Exercise instructions:
Search the records for the string "neck". Copy each line where it occurs.

Records for this task:
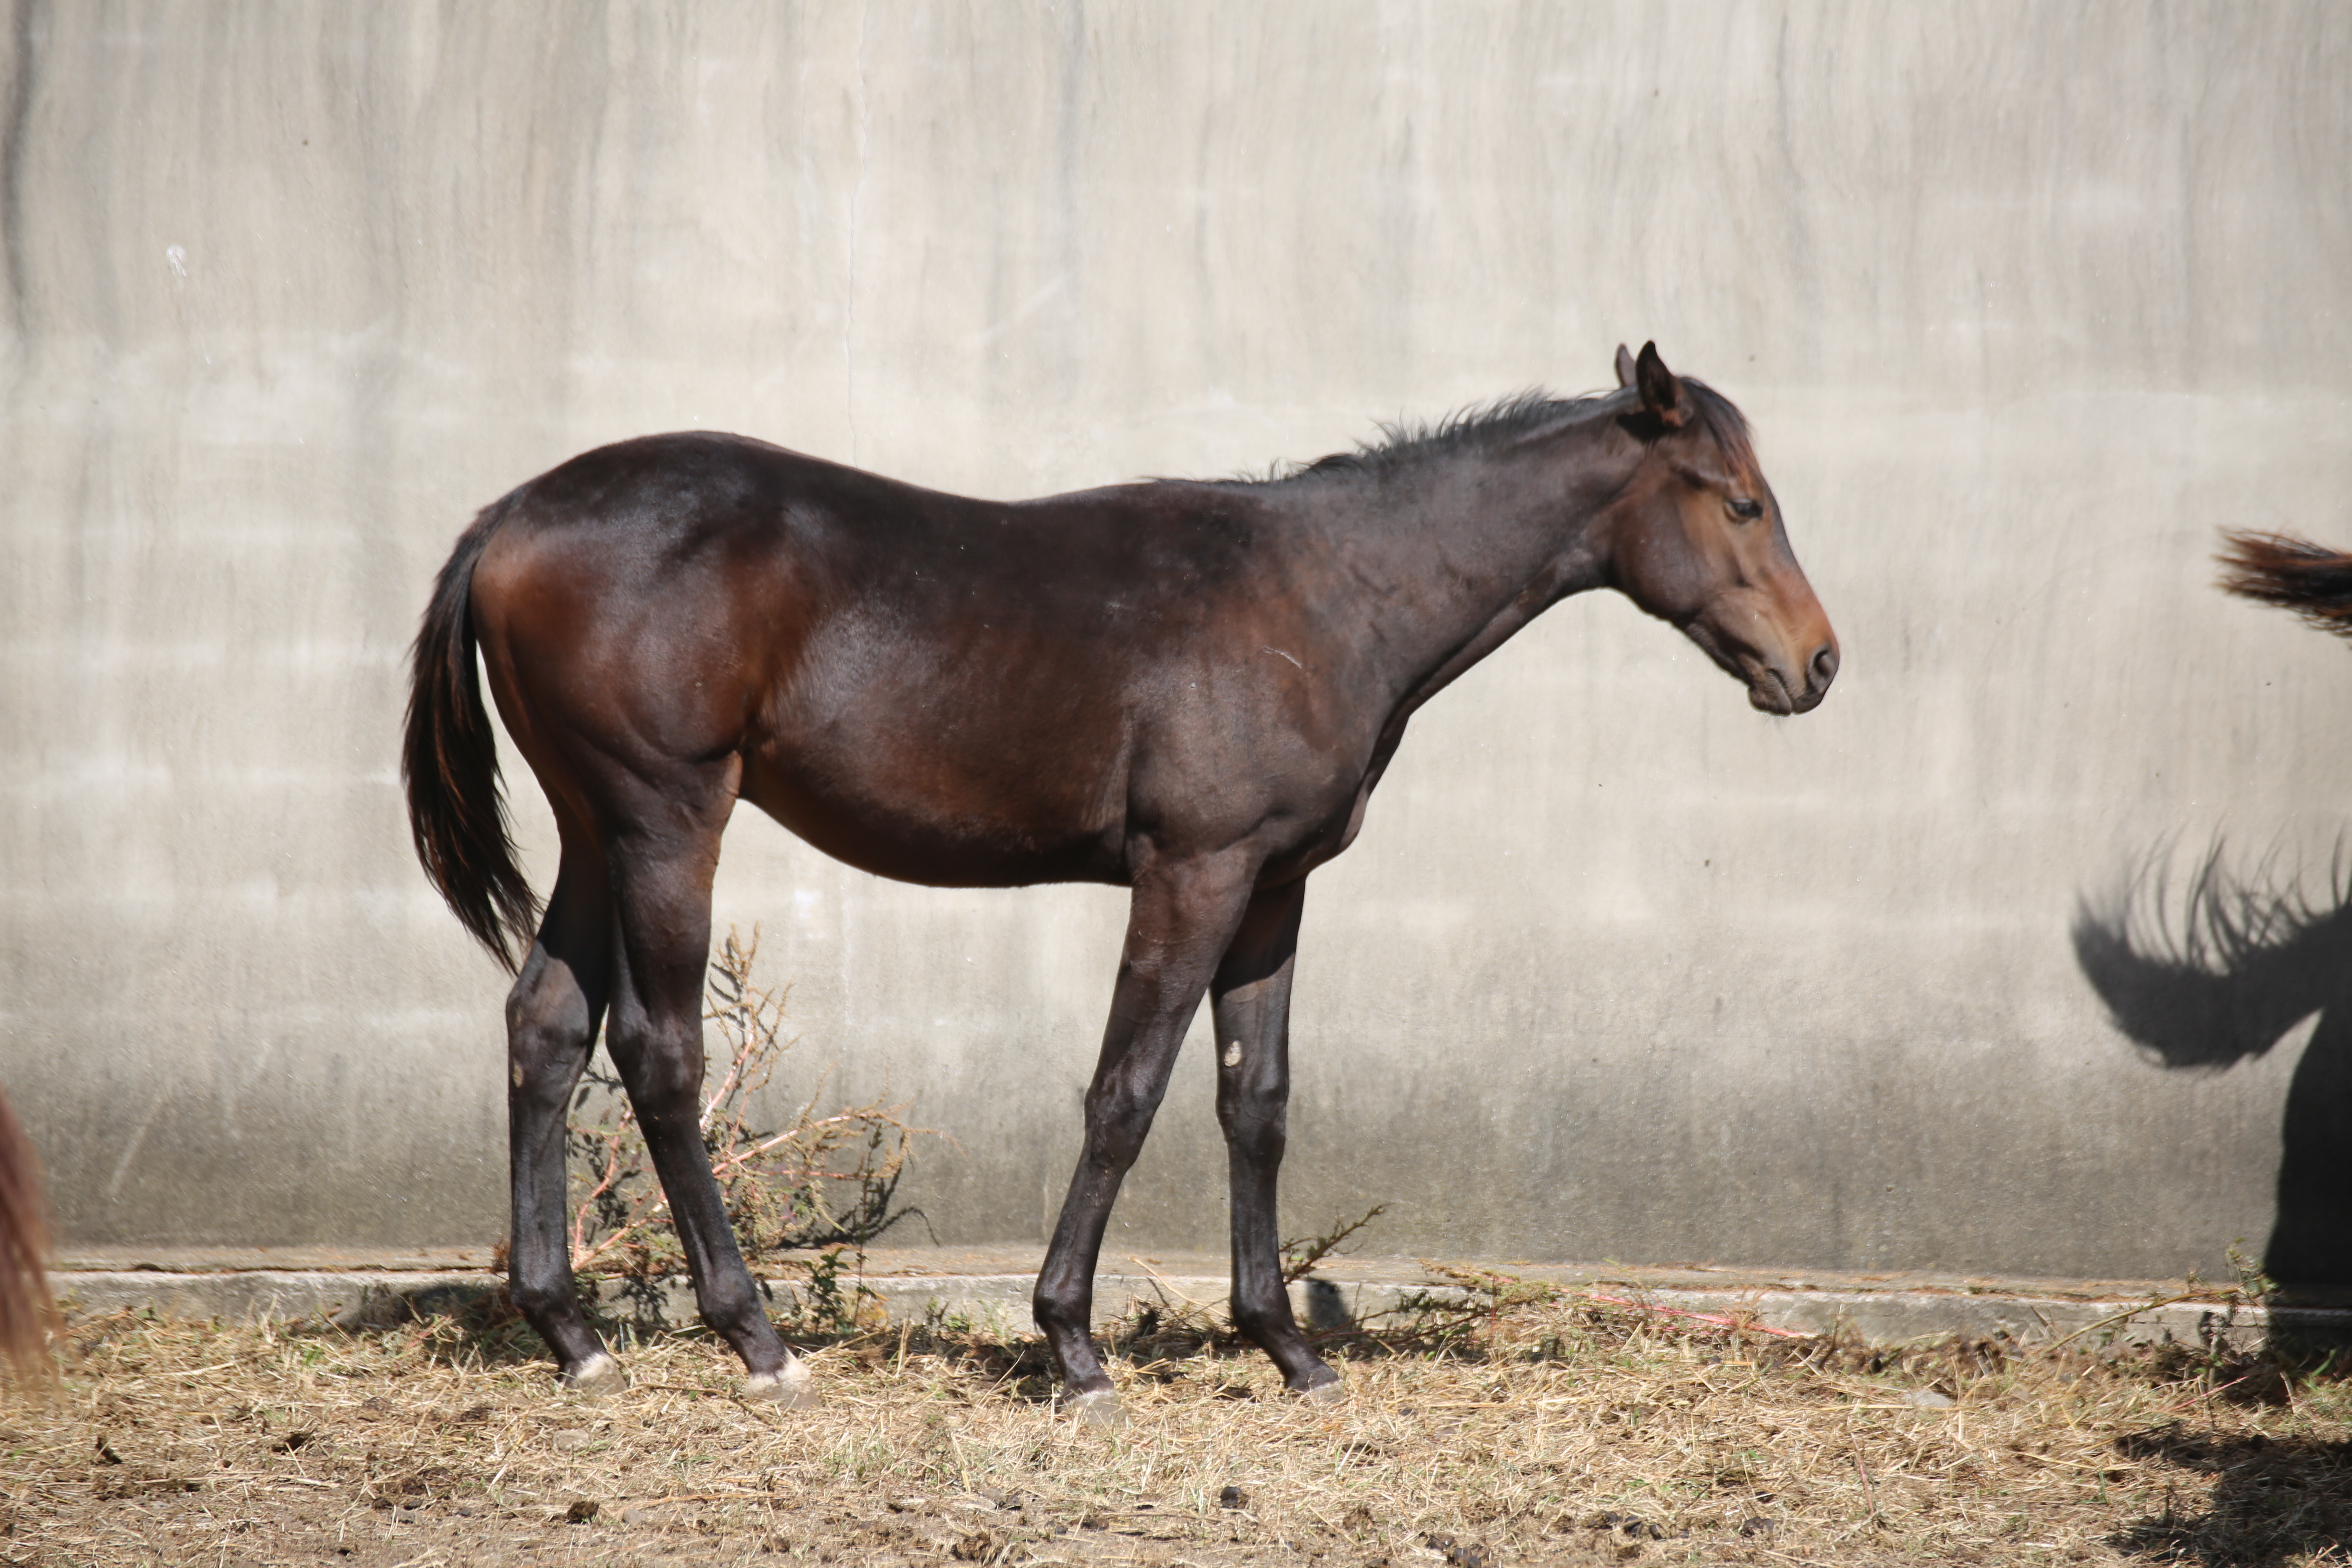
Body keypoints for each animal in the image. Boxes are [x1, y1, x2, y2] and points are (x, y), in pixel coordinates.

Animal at [404, 345, 1834, 1420]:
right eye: (1739, 501)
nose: (1817, 664)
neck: (1326, 596)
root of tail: (512, 518)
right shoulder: (1192, 873)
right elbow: (1127, 1094)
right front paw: (1074, 1347)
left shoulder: (1272, 889)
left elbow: (1254, 1102)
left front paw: (1288, 1348)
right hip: (664, 820)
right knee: (659, 1052)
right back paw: (757, 1339)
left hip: (596, 829)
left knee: (545, 1026)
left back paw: (573, 1336)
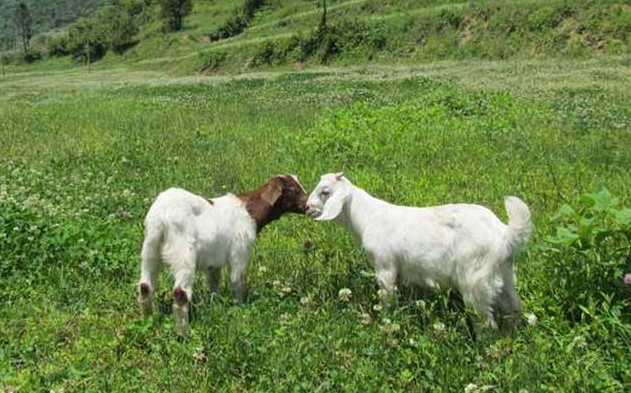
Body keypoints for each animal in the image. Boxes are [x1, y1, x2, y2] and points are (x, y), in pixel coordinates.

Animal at [139, 175, 308, 334]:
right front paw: (240, 308)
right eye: (292, 190)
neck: (250, 212)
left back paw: (148, 322)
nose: (307, 205)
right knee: (181, 293)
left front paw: (215, 306)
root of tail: (161, 217)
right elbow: (235, 281)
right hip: (183, 254)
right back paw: (183, 334)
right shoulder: (240, 252)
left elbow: (214, 284)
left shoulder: (213, 262)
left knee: (145, 286)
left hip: (150, 248)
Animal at [306, 173, 532, 326]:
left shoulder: (385, 266)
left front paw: (385, 321)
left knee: (486, 323)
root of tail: (504, 234)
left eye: (325, 192)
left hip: (475, 280)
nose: (307, 207)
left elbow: (387, 298)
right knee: (514, 308)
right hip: (506, 274)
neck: (366, 217)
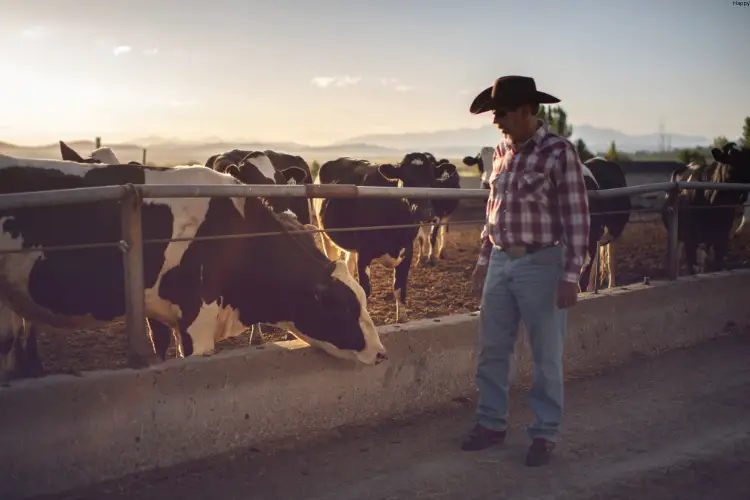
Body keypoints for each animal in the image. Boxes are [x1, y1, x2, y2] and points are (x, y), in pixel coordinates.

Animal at [312, 153, 440, 324]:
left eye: (432, 181)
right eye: (406, 179)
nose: (425, 212)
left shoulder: (407, 250)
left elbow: (400, 288)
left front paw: (402, 319)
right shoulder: (364, 253)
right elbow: (366, 289)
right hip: (326, 237)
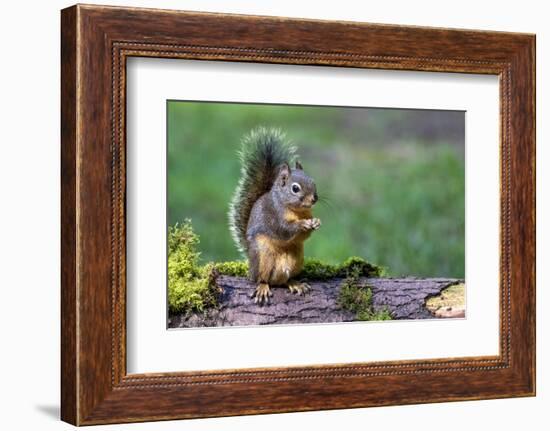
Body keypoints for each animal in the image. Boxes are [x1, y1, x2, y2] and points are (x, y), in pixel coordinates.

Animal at [230, 126, 324, 306]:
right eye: (295, 188)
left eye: (314, 182)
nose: (314, 199)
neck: (297, 210)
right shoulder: (274, 216)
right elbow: (284, 229)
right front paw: (302, 224)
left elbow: (304, 236)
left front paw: (315, 222)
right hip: (263, 256)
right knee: (263, 278)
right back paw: (262, 287)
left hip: (296, 258)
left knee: (283, 280)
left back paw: (295, 283)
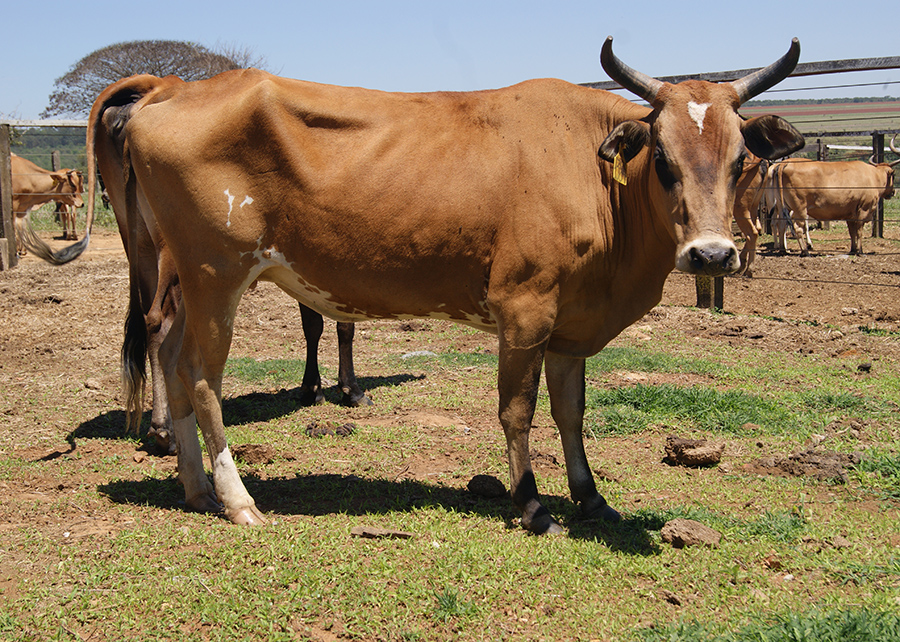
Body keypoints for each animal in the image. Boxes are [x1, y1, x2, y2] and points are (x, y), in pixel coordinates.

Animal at [70, 37, 804, 532]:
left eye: (740, 161)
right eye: (664, 161)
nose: (712, 255)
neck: (589, 170)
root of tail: (173, 88)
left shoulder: (571, 323)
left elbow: (570, 412)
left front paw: (590, 495)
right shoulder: (524, 308)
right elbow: (517, 410)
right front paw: (532, 503)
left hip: (188, 281)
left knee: (168, 352)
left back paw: (194, 487)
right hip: (214, 275)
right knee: (199, 377)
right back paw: (237, 499)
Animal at [768, 138, 896, 255]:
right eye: (893, 176)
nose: (893, 192)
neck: (873, 176)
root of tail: (784, 163)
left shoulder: (850, 213)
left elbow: (852, 232)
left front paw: (853, 249)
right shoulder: (863, 209)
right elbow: (859, 231)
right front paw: (860, 251)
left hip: (783, 206)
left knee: (781, 224)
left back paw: (783, 250)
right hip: (799, 208)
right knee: (798, 227)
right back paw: (805, 251)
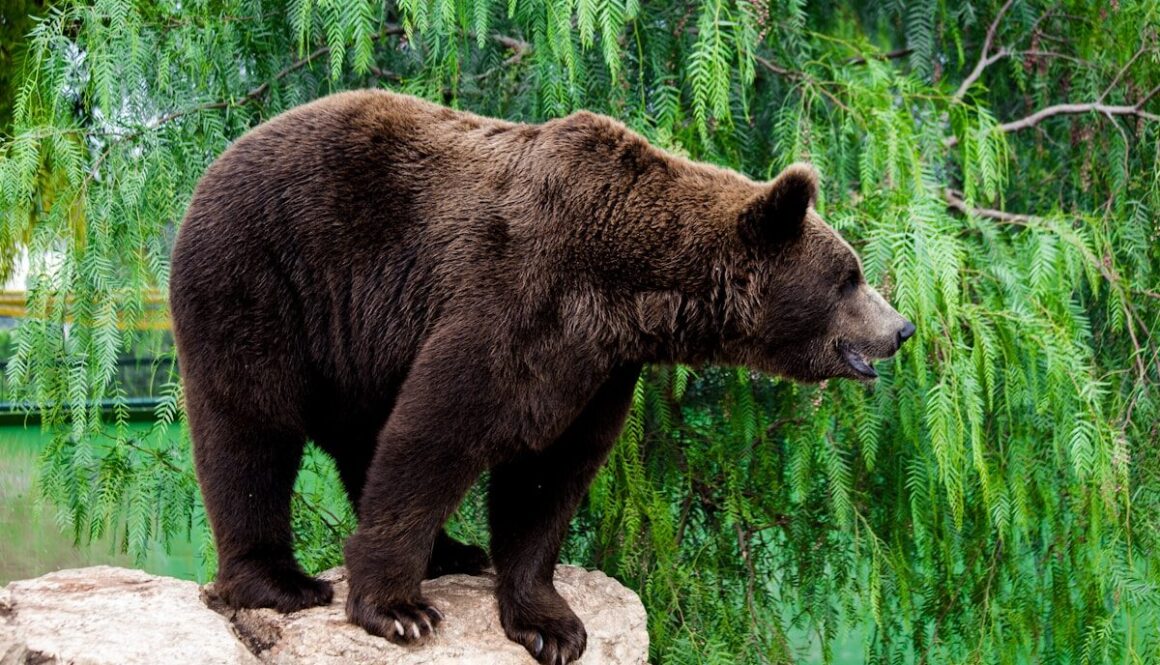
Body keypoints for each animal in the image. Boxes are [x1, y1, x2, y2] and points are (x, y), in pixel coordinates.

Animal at [169, 89, 914, 664]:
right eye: (850, 276)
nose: (902, 327)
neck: (631, 287)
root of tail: (218, 160)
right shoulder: (516, 303)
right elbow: (436, 435)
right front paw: (400, 610)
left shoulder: (600, 368)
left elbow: (547, 477)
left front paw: (550, 624)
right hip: (264, 280)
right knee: (251, 429)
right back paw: (281, 582)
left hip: (356, 341)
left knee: (358, 437)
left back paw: (454, 550)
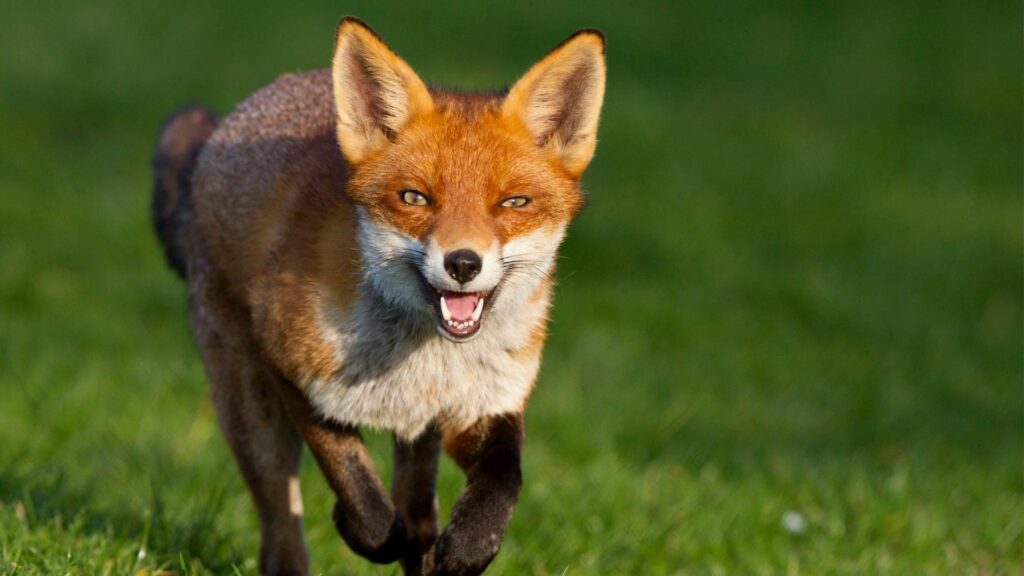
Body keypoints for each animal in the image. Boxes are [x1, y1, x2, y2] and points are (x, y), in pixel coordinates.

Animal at [151, 16, 605, 576]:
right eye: (414, 198)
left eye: (514, 203)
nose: (462, 263)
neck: (424, 363)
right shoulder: (294, 374)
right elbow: (359, 490)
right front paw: (355, 527)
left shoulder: (484, 405)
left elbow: (503, 481)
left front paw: (468, 548)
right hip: (250, 413)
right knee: (281, 528)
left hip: (417, 438)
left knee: (419, 508)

Task answer:
neck: (1326, 596)
neck: (250, 212)
neck: (366, 217)
neck: (297, 210)
neck: (589, 170)
neck: (873, 176)
neck: (631, 287)
neck: (424, 363)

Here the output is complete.